Instructure hasn't confirmed the full scope yet, but ShinyHunters doesn't usually exaggerate the scale of their claims. If you're a Canvas user, assume your data is out there and start rotating credentials.

Anthropic books compute from SpaceX

Anthropic announced a deal with SpaceX to secure additional compute capacity. The move comes as Anthropic struggles with rate limits and recently switched to usage-based pricing to manage demand.

The partnership is odd on paper—Elon Musk has his own AI company (xAI) and has been vocal about Anthropic's direction. But SpaceX has infrastructure, and Anthropic needs compute yesterday. The deal likely reflects simple supply-and-demand mechanics more than any strategic alignment.

It's also a reminder that inference capacity is still a bottleneck even for well-funded labs. Anthropic's Claude models are popular enough that developers hit rate limits constantly, and scaling up fast enough to meet demand is harder than it sounds when every GPU is spoken for.

The subtext is that securing compute in 2026 requires creative deals. If you can't get data center slots from the usual suspects, you call SpaceX.

Cloudflare patches "Copy Fail" and ships CSV exports

Cloudflare's security team published a postmortem on CVE-2026-31431, a local privilege escalation bug in the Linux kernel disclosed April 29. The vulnerability, nicknamed Copy Fail, was assessed and mitigated across Cloudflare's infrastructure within days.

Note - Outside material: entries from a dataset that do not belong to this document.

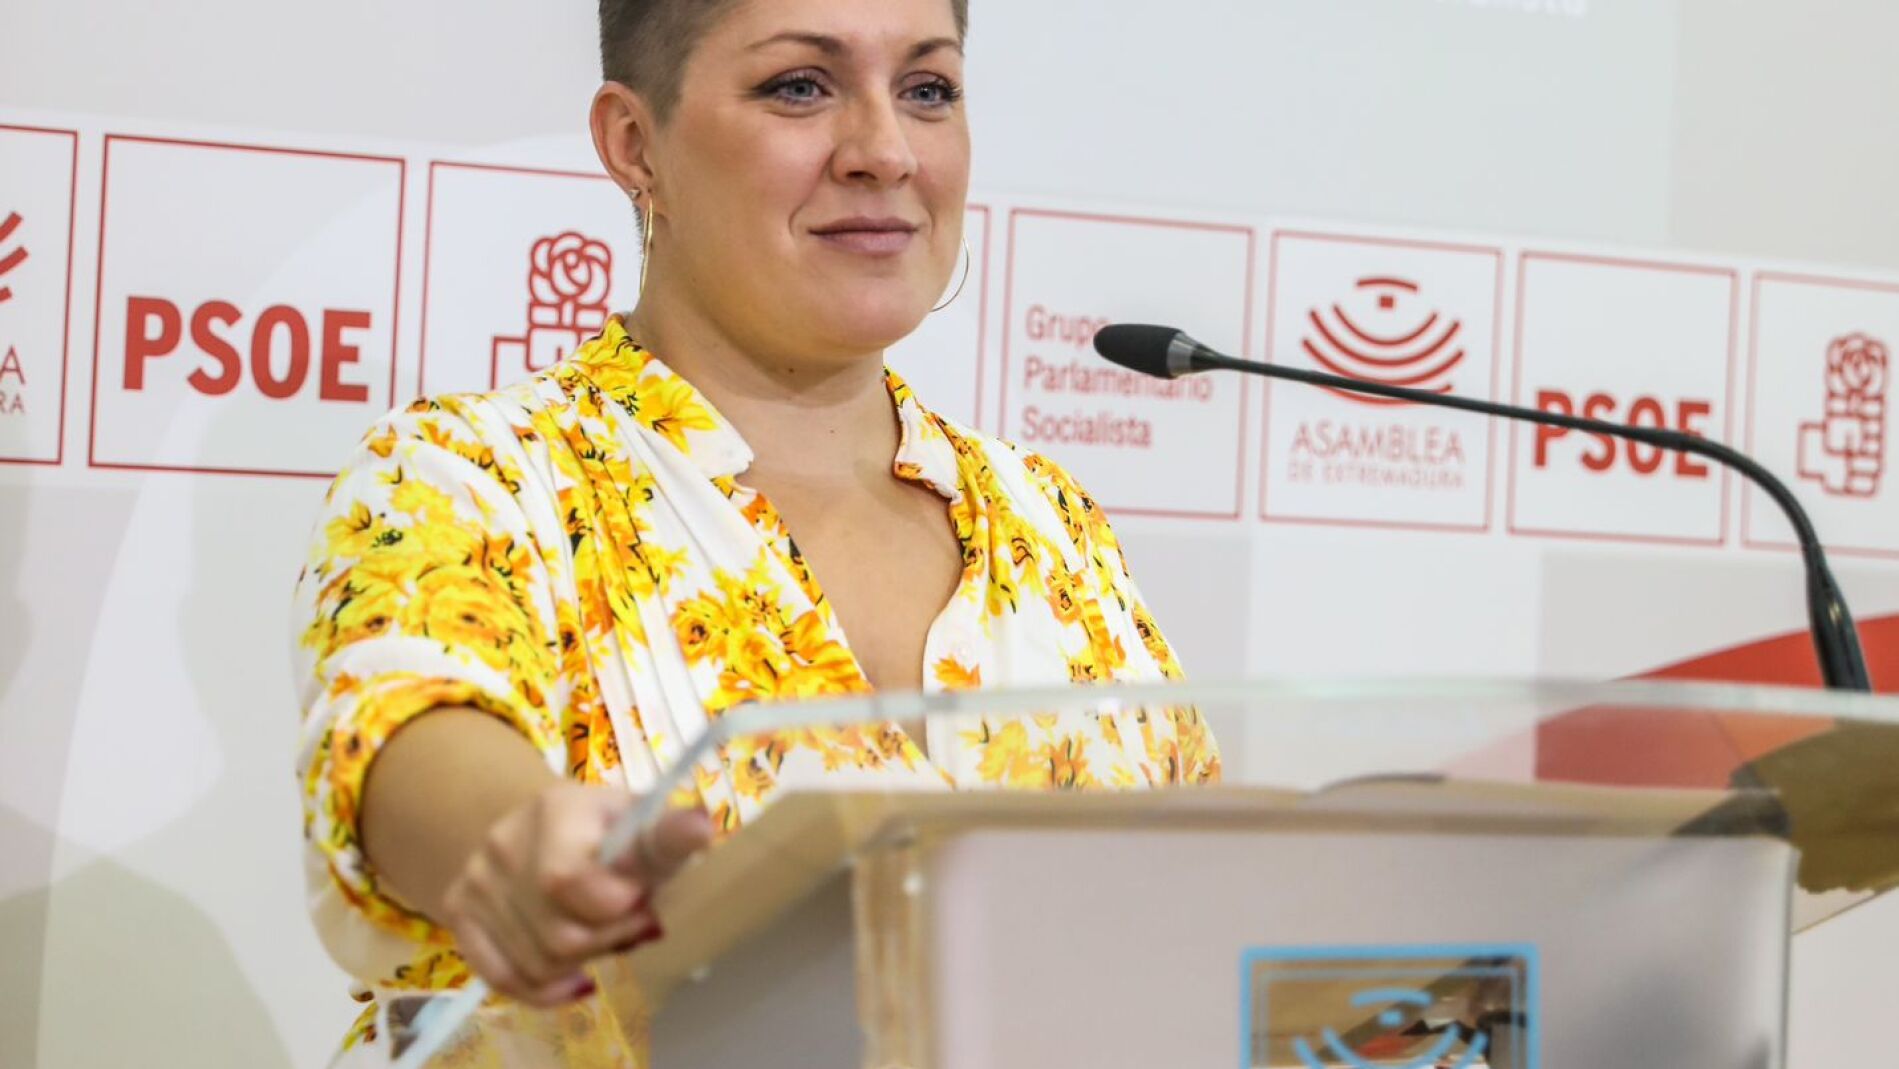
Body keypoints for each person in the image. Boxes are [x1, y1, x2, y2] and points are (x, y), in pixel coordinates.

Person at [290, 0, 1220, 1062]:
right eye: (800, 87)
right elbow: (406, 733)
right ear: (634, 143)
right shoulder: (476, 473)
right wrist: (518, 840)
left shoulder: (1049, 518)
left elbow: (1198, 914)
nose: (885, 151)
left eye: (927, 90)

The post is a useful read if you manage Linux fleets—it walks through the exploit technique, exposure assessment, and rollout timeline without corporate hedging. Cloudflare's usual transparency on security incidents is one reason people trust them to sit in front of so much traffic.

Separately, Cloudflare added CSV exports to its RFI dashboard and adjustable page density for power users managing high volumes of requests. These are quality-of-life updates, but they matter—data portability and dashboard performance are the difference between a tool you tolerate and one you actually use.

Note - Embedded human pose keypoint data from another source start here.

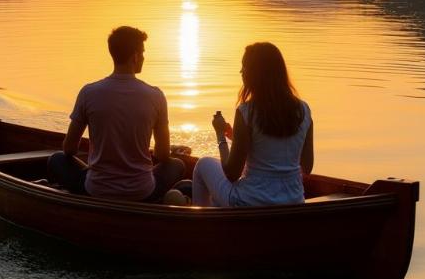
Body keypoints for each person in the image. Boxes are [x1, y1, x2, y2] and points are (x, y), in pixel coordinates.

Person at [48, 26, 184, 201]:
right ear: (135, 56)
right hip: (142, 192)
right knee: (177, 165)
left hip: (96, 190)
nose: (143, 57)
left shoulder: (88, 93)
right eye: (142, 53)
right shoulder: (155, 96)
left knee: (56, 159)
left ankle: (70, 203)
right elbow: (163, 155)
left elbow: (69, 149)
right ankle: (155, 207)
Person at [191, 42, 313, 207]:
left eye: (244, 67)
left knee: (203, 164)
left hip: (250, 202)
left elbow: (231, 174)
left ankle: (201, 228)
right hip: (294, 202)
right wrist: (237, 137)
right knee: (216, 199)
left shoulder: (246, 111)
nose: (241, 72)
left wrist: (220, 134)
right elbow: (307, 166)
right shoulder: (304, 110)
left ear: (256, 74)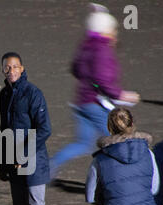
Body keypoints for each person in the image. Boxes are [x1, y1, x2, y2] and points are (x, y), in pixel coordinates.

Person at [49, 4, 140, 180]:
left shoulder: (85, 46)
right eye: (113, 29)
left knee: (82, 143)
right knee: (118, 141)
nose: (115, 32)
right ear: (106, 30)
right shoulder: (103, 50)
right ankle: (121, 179)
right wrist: (120, 94)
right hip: (95, 104)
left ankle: (51, 165)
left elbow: (75, 69)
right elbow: (102, 80)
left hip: (81, 102)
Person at [0, 52, 53, 205]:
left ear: (22, 68)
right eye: (7, 68)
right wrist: (3, 162)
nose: (11, 71)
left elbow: (44, 128)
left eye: (15, 67)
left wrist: (23, 154)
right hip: (13, 163)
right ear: (3, 71)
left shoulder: (33, 93)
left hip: (34, 162)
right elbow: (4, 129)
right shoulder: (5, 94)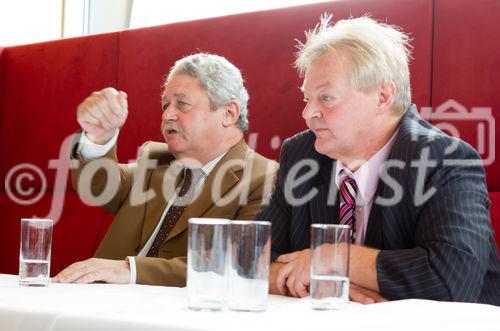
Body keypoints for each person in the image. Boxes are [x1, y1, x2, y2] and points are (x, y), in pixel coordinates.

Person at [257, 15, 500, 305]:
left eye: (326, 98)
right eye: (306, 99)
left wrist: (332, 258)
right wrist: (330, 287)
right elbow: (252, 259)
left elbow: (450, 281)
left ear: (382, 96)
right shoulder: (301, 154)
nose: (308, 113)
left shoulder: (446, 160)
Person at [53, 53, 278, 286]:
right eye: (165, 105)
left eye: (182, 104)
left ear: (229, 113)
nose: (167, 115)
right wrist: (98, 137)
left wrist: (130, 270)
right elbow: (97, 186)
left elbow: (232, 265)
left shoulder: (265, 178)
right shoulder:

The changelog also mentions that the new CSV export allows teams to move RFI data into external tools for custom reporting without manual data entry. If you're cross-referencing security data across multiple dashboards, that's a time saver.

What this week says about infrastructure

Three different stories about infrastructure: compute, data custody, and kernel patches. None of them are about new models or product launches.

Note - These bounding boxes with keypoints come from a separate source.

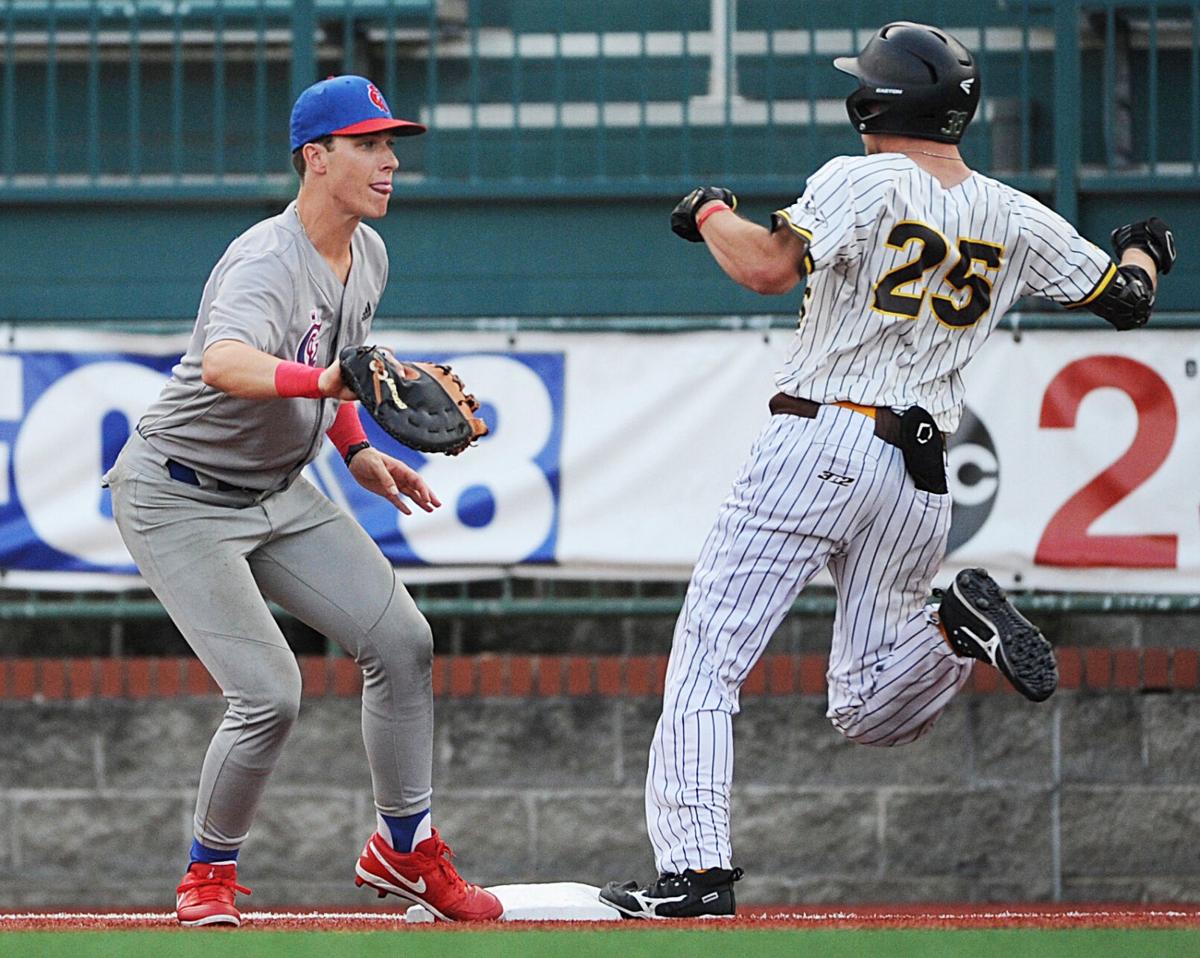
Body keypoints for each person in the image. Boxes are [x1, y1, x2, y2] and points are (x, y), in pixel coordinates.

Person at [600, 21, 1176, 919]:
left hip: (821, 435)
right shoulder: (1013, 210)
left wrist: (708, 210)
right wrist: (1143, 246)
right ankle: (953, 625)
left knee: (707, 662)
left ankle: (695, 874)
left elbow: (764, 268)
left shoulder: (859, 175)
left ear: (874, 101)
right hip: (920, 468)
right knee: (867, 706)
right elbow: (1127, 300)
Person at [104, 75, 502, 926]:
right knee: (269, 693)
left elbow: (347, 371)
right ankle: (206, 873)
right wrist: (326, 383)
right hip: (178, 495)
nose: (390, 161)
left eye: (391, 145)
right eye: (368, 146)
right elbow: (227, 364)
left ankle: (404, 848)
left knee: (401, 641)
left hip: (280, 492)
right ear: (315, 158)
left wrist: (356, 450)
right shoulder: (265, 257)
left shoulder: (369, 252)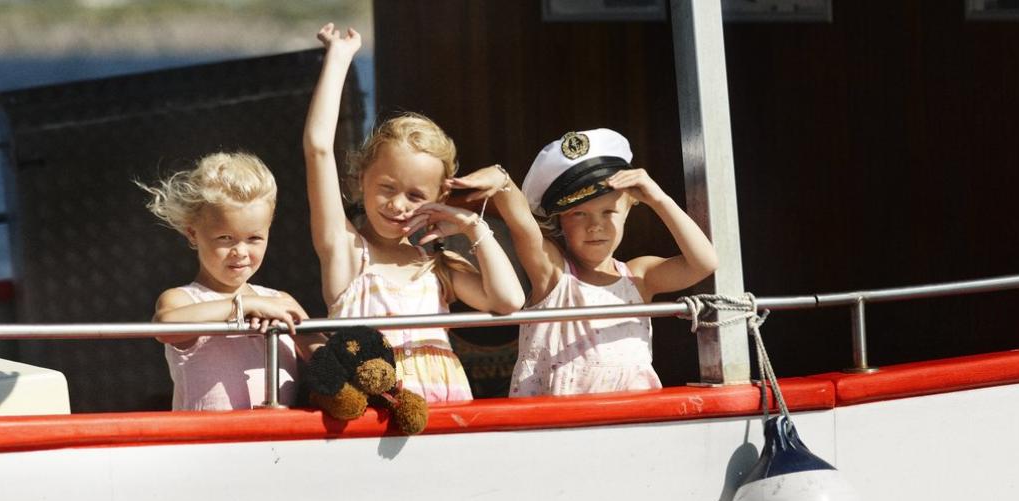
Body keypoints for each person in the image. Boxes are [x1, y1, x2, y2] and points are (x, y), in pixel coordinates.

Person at [304, 24, 524, 403]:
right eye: (386, 188)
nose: (398, 204)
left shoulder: (438, 265)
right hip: (375, 417)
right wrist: (338, 58)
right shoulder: (346, 251)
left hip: (446, 415)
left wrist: (472, 226)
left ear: (440, 196)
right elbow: (318, 149)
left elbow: (509, 301)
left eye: (416, 195)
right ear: (360, 182)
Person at [451, 128, 717, 397]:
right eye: (578, 214)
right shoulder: (553, 273)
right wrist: (503, 182)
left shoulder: (638, 276)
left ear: (629, 208)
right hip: (560, 425)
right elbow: (524, 226)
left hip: (633, 421)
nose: (595, 226)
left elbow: (703, 262)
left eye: (608, 211)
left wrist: (658, 198)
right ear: (559, 221)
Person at [143, 152, 318, 411]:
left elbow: (326, 363)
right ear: (193, 234)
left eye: (254, 238)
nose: (241, 252)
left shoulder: (278, 301)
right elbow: (165, 327)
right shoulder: (182, 299)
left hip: (278, 445)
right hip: (209, 445)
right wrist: (242, 305)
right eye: (225, 238)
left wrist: (296, 327)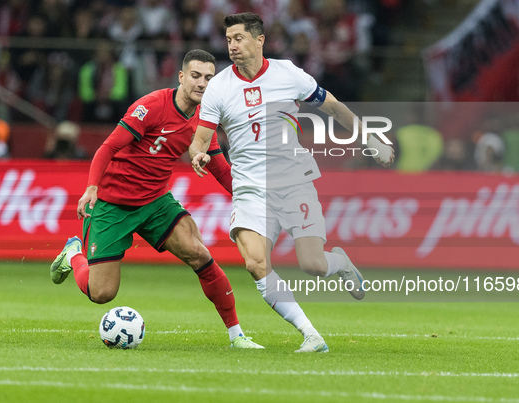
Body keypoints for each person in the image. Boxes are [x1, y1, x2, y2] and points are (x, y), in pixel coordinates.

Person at [189, 13, 395, 353]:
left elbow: (333, 107)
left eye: (239, 38)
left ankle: (339, 263)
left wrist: (369, 138)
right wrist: (199, 154)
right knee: (256, 263)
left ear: (259, 40)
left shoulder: (287, 74)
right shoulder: (220, 88)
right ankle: (311, 335)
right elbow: (200, 139)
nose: (232, 45)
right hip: (250, 188)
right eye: (228, 39)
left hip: (294, 181)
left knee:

The Moonshot round is a bet that open-weight models will capture enterprise demand that closed APIs can't satisfy. The Canvas breach is a reminder that vendor concentration creates systemic risk. The Anthropic-SpaceX deal shows that compute scarcity is still real even for billion-dollar labs.

We're past the phase where every week is about a new frontier model. Now it's about who can scale, who can secure their stack, and who can actually deliver the infrastructure that makes any of this usable.